By sixth grade, my mom had become so concerned that she had me visiting my pediatrician and she found me an eating disorder therapist. He was highly recommended and was one of the few so-called experts who knew how to treat such a complex disease. It turned out he was a terrible therapist and, although he gave me some ways to use cognitive behavioral therapy to talk back to my eating disorder voice, that is pretty much all I got out of those many sessions. He decided it wasn’t worthwhile for me to see him because I wasn’t making enough effort to get better. I saw many other therapists (outpatient, inpatient, and in hospitals) but nobody has been particularly helpful.

My goal was to have nobody ever see me eat. This meant that I would go all day without eating and then hide in the bathroom to eat. And if I was going to be seeing somebody I hadn’t seen in a while or going to the doctor, I would purposely starve myself and not drink water beforehand to be as thin as possible. Then I decided I would move to a completely liquid diet, living off juice as a means for survival. And then the weeks before high school, I completely fasted and lived off tea and chewable vitamins for over two weeks and lost a scary amount of weight and ended up in the hospital, missing the first month of high school.

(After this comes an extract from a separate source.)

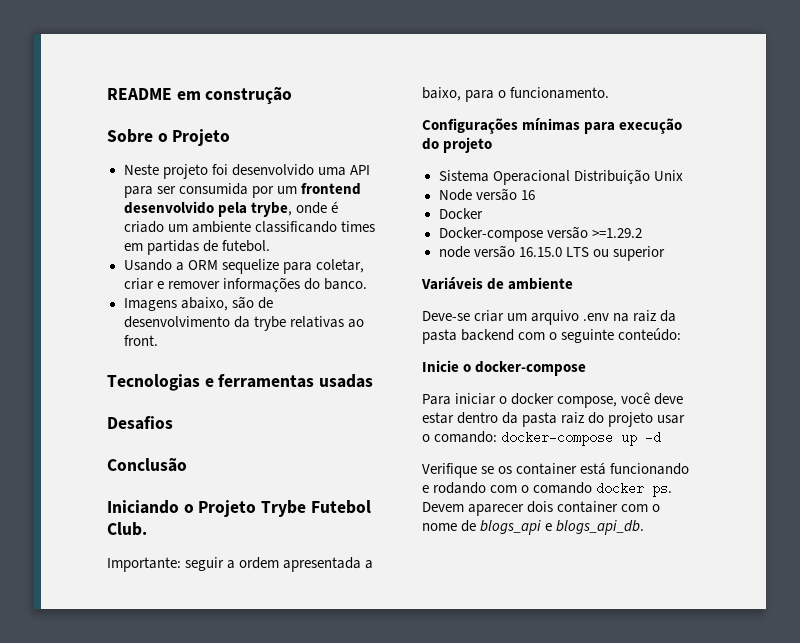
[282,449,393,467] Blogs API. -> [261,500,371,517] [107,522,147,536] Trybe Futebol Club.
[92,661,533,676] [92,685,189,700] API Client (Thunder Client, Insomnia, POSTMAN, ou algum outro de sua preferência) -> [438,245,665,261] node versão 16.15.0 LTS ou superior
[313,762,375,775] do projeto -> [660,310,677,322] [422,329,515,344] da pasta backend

My story goes on and on from there, spiraling more into the hands of my eating disorder, always there, always a separate narrative playing in my head, apart from everything going on around me. It’s my own little world, a constant feeling of unease, dissatisfaction, uncertainty that I’m eating too much, I should be thinner, I’m not doing enough for my eating disorder. But I write this to inform people that eating disorders often don’t start because of a trauma or for any one particular reason. We are learning more about the brain wiring and genetics. In doing so, I can only hope that in my lifetime there is some form of relief because, right now, it’s just a constant battle. It’s easier to just give in and obey.